3.4 Clinical correlation and associated pathway analysis of 4 genes
SSX2IP, RNF145, GTSE1, SLC1A5 major T staging, stage staging, grade grading, gender related (figure 5a) were found. After this, all differential genes were analysed for related pathways and found to be enriched in the Biological Process mainly in the fatty acid metabolic, mitotic nuclear division pathway, and in the Cellular Component mainly in the chromosome, The cellular component was mainly enriched in chromosome, centromeric region, collagen-containing extracellulae. oxidoreductase activity, acting on CH-OH group of donors was enriched in Molecular Function (figure 5b, 5c). In KEGG-related pathways, the main focus is on Metabolism of xenobiotics by cytochrome P450, Drug metabolism - cytochrome P450, etc. (figure 5d, 5e ).
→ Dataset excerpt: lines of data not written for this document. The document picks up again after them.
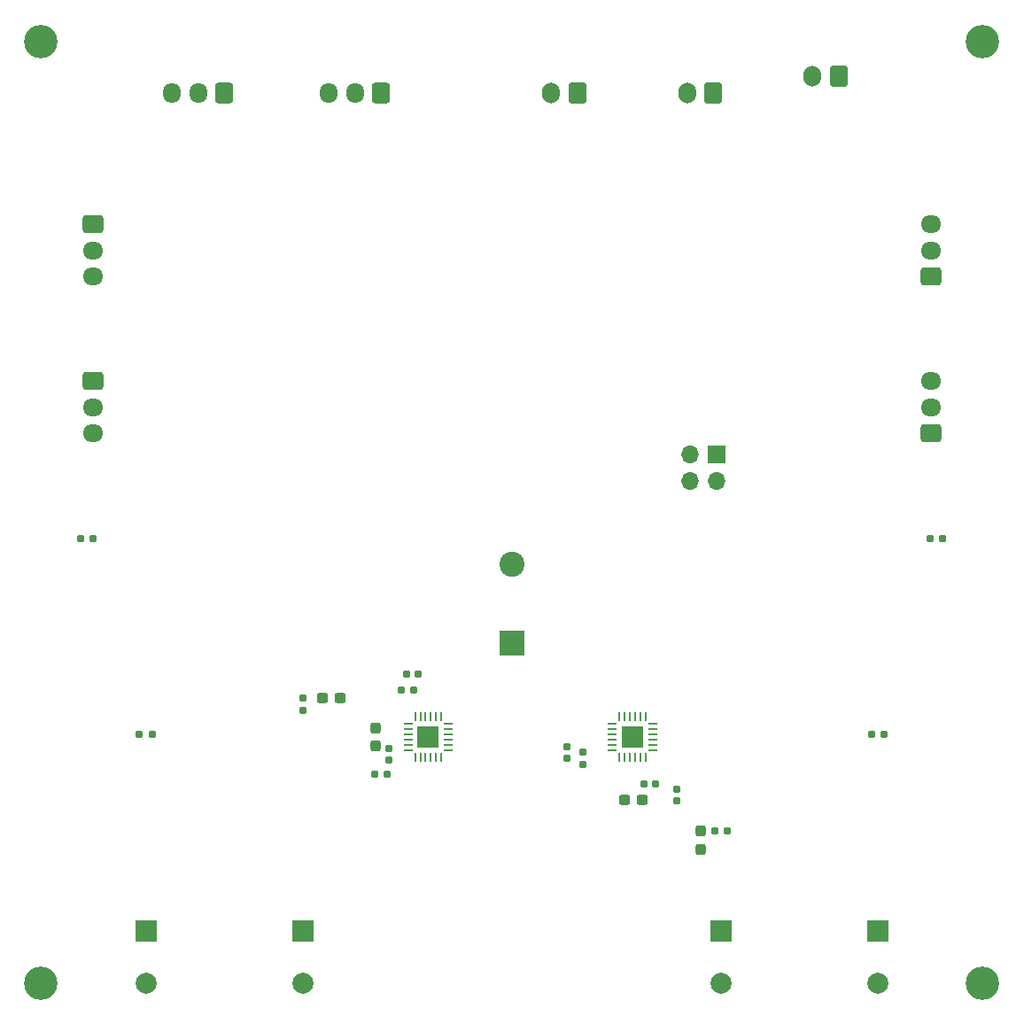
<source format=gbr>
%TF.GenerationSoftware,KiCad,Pcbnew,8.0.3*%
%TF.CreationDate,2024-07-05T23:28:03-07:00*%
%TF.ProjectId,go-kart-esc,676f2d6b-6172-4742-9d65-73632e6b6963,rev?*%
%TF.SameCoordinates,Original*%
%TF.FileFunction,Soldermask,Bot*%
%TF.FilePolarity,Negative*%
%FSLAX46Y46*%
G04 Gerber Fmt 4.6, Leading zero omitted, Abs format (unit mm)*
G04 Created by KiCad (PCBNEW 8.0.3) date 2024-07-05 23:28:03*
%MOMM*%
%LPD*%
G01*
G04 APERTURE LIST*
G04 Aperture macros list*
%AMRoundRect*
0 Rectangle with rounded corners*
0 $1 Rounding radius*
0 $2 $3 $4 $5 $6 $7 $8 $9 X,Y pos of 4 corners*
0 Add a 4 corners polygon primitive as box body*
4,1,4,$2,$3,$4,$5,$6,$7,$8,$9,$2,$3,0*
0 Add four circle primitives for the rounded corners*
1,1,$1+$1,$2,$3*
1,1,$1+$1,$4,$5*
1,1,$1+$1,$6,$7*
1,1,$1+$1,$8,$9*
0 Add four rect primitives between the rounded corners*
20,1,$1+$1,$2,$3,$4,$5,0*
20,1,$1+$1,$4,$5,$6,$7,0*
20,1,$1+$1,$6,$7,$8,$9,0*
20,1,$1+$1,$8,$9,$2,$3,0*%
G04 Aperture macros list end*
%ADD10R,2.000000X2.000000*%
%ADD11C,2.000000*%
%ADD12RoundRect,0.250000X0.725000X-0.600000X0.725000X0.600000X-0.725000X0.600000X-0.725000X-0.600000X0*%
%ADD13O,1.950000X1.700000*%
%ADD14R,2.400000X2.400000*%
%ADD15C,2.400000*%
%ADD16C,3.200000*%
%ADD17RoundRect,0.250000X0.600000X0.750000X-0.600000X0.750000X-0.600000X-0.750000X0.600000X-0.750000X0*%
%ADD18O,1.700000X2.000000*%
%ADD19RoundRect,0.250000X0.600000X0.725000X-0.600000X0.725000X-0.600000X-0.725000X0.600000X-0.725000X0*%
%ADD20O,1.700000X1.950000*%
%ADD21R,1.700000X1.700000*%
%ADD22O,1.700000X1.700000*%
%ADD23RoundRect,0.250000X-0.725000X0.600000X-0.725000X-0.600000X0.725000X-0.600000X0.725000X0.600000X0*%
%ADD24RoundRect,0.155000X0.212500X0.155000X-0.212500X0.155000X-0.212500X-0.155000X0.212500X-0.155000X0*%
%ADD25RoundRect,0.160000X0.197500X0.160000X-0.197500X0.160000X-0.197500X-0.160000X0.197500X-0.160000X0*%
%ADD26RoundRect,0.160000X0.160000X-0.197500X0.160000X0.197500X-0.160000X0.197500X-0.160000X-0.197500X0*%
%ADD27RoundRect,0.237500X0.300000X0.237500X-0.300000X0.237500X-0.300000X-0.237500X0.300000X-0.237500X0*%
%ADD28RoundRect,0.062500X0.062500X-0.375000X0.062500X0.375000X-0.062500X0.375000X-0.062500X-0.375000X0*%
%ADD29RoundRect,0.062500X0.375000X-0.062500X0.375000X0.062500X-0.375000X0.062500X-0.375000X-0.062500X0*%
%ADD30R,2.100000X2.100000*%
%ADD31RoundRect,0.160000X-0.197500X-0.160000X0.197500X-0.160000X0.197500X0.160000X-0.197500X0.160000X0*%
%ADD32RoundRect,0.062500X-0.375000X-0.062500X0.375000X-0.062500X0.375000X0.062500X-0.375000X0.062500X0*%
%ADD33RoundRect,0.062500X-0.062500X-0.375000X0.062500X-0.375000X0.062500X0.375000X-0.062500X0.375000X0*%
%ADD34RoundRect,0.155000X-0.155000X0.212500X-0.155000X-0.212500X0.155000X-0.212500X0.155000X0.212500X0*%
%ADD35RoundRect,0.155000X0.155000X-0.212500X0.155000X0.212500X-0.155000X0.212500X-0.155000X-0.212500X0*%
%ADD36RoundRect,0.237500X0.237500X-0.300000X0.237500X0.300000X-0.237500X0.300000X-0.237500X-0.300000X0*%
%ADD37RoundRect,0.237500X-0.300000X-0.237500X0.300000X-0.237500X0.300000X0.237500X-0.300000X0.237500X0*%
%ADD38RoundRect,0.237500X-0.237500X0.300000X-0.237500X-0.300000X0.237500X-0.300000X0.237500X0.300000X0*%
G04 APERTURE END LIST*
D10*
%TO.C,C602*%
X85000000Y-105000000D03*
D11*
X85000000Y-110000000D03*
%TD*%
D12*
%TO.C,J109*%
X105050000Y-57500000D03*
D13*
X105050000Y-55000000D03*
X105050000Y-52500000D03*
%TD*%
D10*
%TO.C,C302*%
X45000000Y-105000000D03*
D11*
X45000000Y-110000000D03*
%TD*%
D14*
%TO.C,C101*%
X65000000Y-77500000D03*
D15*
X65000000Y-70000000D03*
%TD*%
D16*
%TO.C,H401*%
X20000000Y-20000000D03*
%TD*%
%TO.C,H403*%
X110000000Y-110000000D03*
%TD*%
D17*
%TO.C,J103*%
X96250000Y-23350000D03*
D18*
X93750000Y-23350000D03*
%TD*%
D17*
%TO.C,J104*%
X71250000Y-24950000D03*
D18*
X68750000Y-24950000D03*
%TD*%
D16*
%TO.C,H402*%
X110000000Y-20000000D03*
%TD*%
D19*
%TO.C,J111*%
X52500000Y-24950000D03*
D20*
X50000000Y-24950000D03*
X47500000Y-24950000D03*
%TD*%
D21*
%TO.C,J105*%
X84540000Y-59460000D03*
D22*
X84540000Y-62000000D03*
X82000000Y-59460000D03*
X82000000Y-62000000D03*
%TD*%
D12*
%TO.C,J108*%
X105050000Y-42500000D03*
D13*
X105050000Y-40000000D03*
X105050000Y-37500000D03*
%TD*%
D17*
%TO.C,J401*%
X84250000Y-24950000D03*
D18*
X81750000Y-24950000D03*
%TD*%
D10*
%TO.C,C604*%
X30000000Y-105000000D03*
D11*
X30000000Y-110000000D03*
%TD*%
D16*
%TO.C,H404*%
X20000000Y-110000000D03*
%TD*%
D10*
%TO.C,C304*%
X100000000Y-105000000D03*
D11*
X100000000Y-110000000D03*
%TD*%
D23*
%TO.C,J106*%
X24950000Y-52500000D03*
D13*
X24950000Y-55000000D03*
X24950000Y-57500000D03*
%TD*%
D19*
%TO.C,J112*%
X37500000Y-24950000D03*
D20*
X35000000Y-24950000D03*
X32500000Y-24950000D03*
%TD*%
D23*
%TO.C,J107*%
X24950000Y-37500000D03*
D13*
X24950000Y-40000000D03*
X24950000Y-42500000D03*
%TD*%
D24*
%TO.C,C203*%
X56067500Y-80500000D03*
X54932500Y-80500000D03*
%TD*%
D25*
%TO.C,R305*%
X25000000Y-67500000D03*
X23805000Y-67500000D03*
%TD*%
D26*
%TO.C,R302*%
X45000000Y-84000000D03*
X45000000Y-82805000D03*
%TD*%
D27*
%TO.C,C502*%
X77475000Y-92475000D03*
X75750000Y-92475000D03*
%TD*%
D28*
%TO.C,U501*%
X77750000Y-88437500D03*
X77250000Y-88437500D03*
X76750000Y-88437500D03*
X76250000Y-88437500D03*
X75750000Y-88437500D03*
X75250000Y-88437500D03*
D29*
X74562500Y-87750000D03*
X74562500Y-87250000D03*
X74562500Y-86750000D03*
X74562500Y-86250000D03*
X74562500Y-85750000D03*
X74562500Y-85250000D03*
D28*
X75250000Y-84562500D03*
X75750000Y-84562500D03*
X76250000Y-84562500D03*
X76750000Y-84562500D03*
X77250000Y-84562500D03*
X77750000Y-84562500D03*
D29*
X78437500Y-85250000D03*
X78437500Y-85750000D03*
X78437500Y-86250000D03*
X78437500Y-86750000D03*
X78437500Y-87250000D03*
X78437500Y-87750000D03*
D30*
X76500000Y-86500000D03*
%TD*%
D31*
%TO.C,TH601*%
X99402500Y-86250000D03*
X100597500Y-86250000D03*
%TD*%
D24*
%TO.C,C501*%
X78750000Y-90975000D03*
X77615000Y-90975000D03*
%TD*%
%TO.C,C205*%
X53045000Y-90062500D03*
X51910000Y-90062500D03*
%TD*%
D32*
%TO.C,U201*%
X55062500Y-87750000D03*
X55062500Y-87250000D03*
X55062500Y-86750000D03*
X55062500Y-86250000D03*
X55062500Y-85750000D03*
X55062500Y-85250000D03*
D33*
X55750000Y-84562500D03*
X56250000Y-84562500D03*
X56750000Y-84562500D03*
X57250000Y-84562500D03*
X57750000Y-84562500D03*
X58250000Y-84562500D03*
D32*
X58937500Y-85250000D03*
X58937500Y-85750000D03*
X58937500Y-86250000D03*
X58937500Y-86750000D03*
X58937500Y-87250000D03*
X58937500Y-87750000D03*
D33*
X58250000Y-88437500D03*
X57750000Y-88437500D03*
X57250000Y-88437500D03*
X56750000Y-88437500D03*
X56250000Y-88437500D03*
X55750000Y-88437500D03*
D30*
X57000000Y-86500000D03*
%TD*%
D31*
%TO.C,R605*%
X105000000Y-67500000D03*
X106195000Y-67500000D03*
%TD*%
D34*
%TO.C,C503*%
X70250000Y-87407500D03*
X70250000Y-88542500D03*
%TD*%
D35*
%TO.C,C201*%
X53250000Y-88697500D03*
X53250000Y-87562500D03*
%TD*%
D36*
%TO.C,C202*%
X52000000Y-87362500D03*
X52000000Y-85637500D03*
%TD*%
D37*
%TO.C,C303*%
X46875000Y-82805000D03*
X48600000Y-82805000D03*
%TD*%
D34*
%TO.C,C505*%
X80750000Y-91475000D03*
X80750000Y-92610000D03*
%TD*%
%TO.C,C504*%
X71750000Y-87975000D03*
X71750000Y-89110000D03*
%TD*%
D38*
%TO.C,C603*%
X83000000Y-95500000D03*
X83000000Y-97225000D03*
%TD*%
D25*
%TO.C,R602*%
X85597500Y-95500000D03*
X84402500Y-95500000D03*
%TD*%
D24*
%TO.C,C204*%
X55567500Y-82000000D03*
X54432500Y-82000000D03*
%TD*%
D25*
%TO.C,TH301*%
X30597500Y-86250000D03*
X29402500Y-86250000D03*
%TD*%
M02*

</source>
3.5 Analysis of immune infiltration of TCGA and GEO
Analysis of 16 immune cells and corresponding immune pathways in patients with TCGA showed that aDCs, iDCs, macrophages, neutrophils, NK cells, T helper cells, Tfh, Th2 cells, TIL and Treg cells were significantly elevated in the high-risk group (figure 6a). . There were also corresponding differences in 11 of the 13 immune pathways (figure 6c). This suggests that immune factors may be an important factor in the prognosis of patients. Correspondingly, five immune cells were also upregulated in the high-risk group in patients with GEO (figure 6b), and eight immune-related pathways were also differentially represented (figure 6d).
3.6 Predicting drug sensitivity and drug correlation analysis
By predicting 12 drugs, we found that six were more effective for the low-risk group (figure 7a-f) and, similarly, six were more effective for the high-risk group (figure 7g-l). Drug correlations were analysed for four genes and figure 8 showed that 16 drugs were associated with different genes.